|12:45 PM EDT||
Louise Slaughter, D-NY 28th
Ms. SLAUGHTER. Madam Chair, I am opposed to the misguided cuts to high-speed rail funding in this bill that [Page: H5034]
will eliminate thousands of jobs, halt a large number of rail projects across the country--and we are way behind every other nation almost, industrialized nations, anyway--and hurt local and State economies. This is the latest in the majority's agenda that can best be described as penny-wise and pound-foolish.
In their Pledge to America, the majority made a promise to the American people. ``We will fight efforts to use a national crisis for political gain,'' they declared. Sadly, that's what they're doing today. Using the tragedy of natural disasters in America's heartland as a political tool to try to eliminate a job creation program, one of the very few we have, is just wrong. Thousands of jobs and millions of dollars in economic investment are at stake, and yet this fight brought to us today is
little more than an unnecessary ideological battle.
The high-speed and intercity passenger rail program is critical to our country's competitiveness. It puts Americans back to work, revitalizes our construction and manufacturing sectors, boosts the domestic economy, and helps end U.S. dependence on foreign oil. It is both unwise and ineffective to cut important funding from one project in order to pay for disaster relief. We are a Nation that should be able to both build for the future--in fact we must--and provide for our fellow citizens in need
High-speed rail creates jobs. Every $1 billion of high-speed rail and intercity passenger rail construction funding supports 24,000 jobs. High-speed rail creates short-term jobs in construction, long-term jobs in ongoing maintenance and operation, and indirect jobs by providing regions with access to a larger labor pool and driving economic development.
In my home State of New York, the United States Conference of Mayors estimates at least 21,000 new jobs and $1.1 billion in new wages with the construction of high-speed rail along the Empire Corridor from Buffalo to Albany.
High-speed rail also creates the economic corridors of the future. A high-speed rail line in western New York as currently planned would reduce travel time significantly and expand the western New York labor market to 955,562 workers. This would make us the 26th largest metro area in the Nation, and that means new businesses will be drawn to the area as we connect our cities to Montreal, Toronto, New York City and the rest of the eastern seaboard; and for the first time in many areas, we may
even be able to go west.
In New York, high-speed rail will be our next Erie Canal. Nationally, it is rightfully being compared to our national highway system. Both spurred local development and brought millions of jobs to our State and the Nation. At this point in time, we must not let this opportunity slip away.
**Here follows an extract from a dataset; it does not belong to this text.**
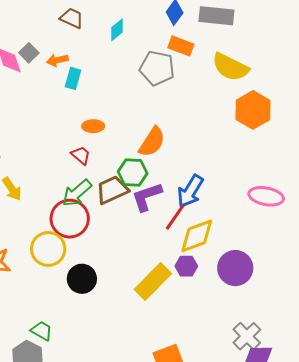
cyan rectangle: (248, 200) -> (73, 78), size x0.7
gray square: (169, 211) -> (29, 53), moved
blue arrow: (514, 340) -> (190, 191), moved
What's more, rescinding funds for high-speed rail now, after $5.68 billion have already been obligated by the Federal Railroad Administration, will negate the unprecedented work already being done by the FRA and its partners.
FRA, the States, Amtrak, and infrastructure-owning railroads have made significant progress in reaching service outcome agreements to ensure that intended project benefits are realized, while protecting the public's investment and the railroads' operating interests.
The attempt to rescind this money is nothing but an opportunistic attempt to gain politically from a human tragedy. The flooding that has occurred in our Nation's heartland is being used as an excuse to eliminate an investment in our transportation network of the future.
This is morally reprehensible and economically irresponsible.
If we are to be a competitive global economy in the years to come, we must dedicate ourselves to building the infrastructure that we will need to compete. To rescind these funds now after so much progress has been made and at a time when investments in our own infrastructure and our country are so sorely needed is quite simply an act of foolishness.
I yield back the balance of my time.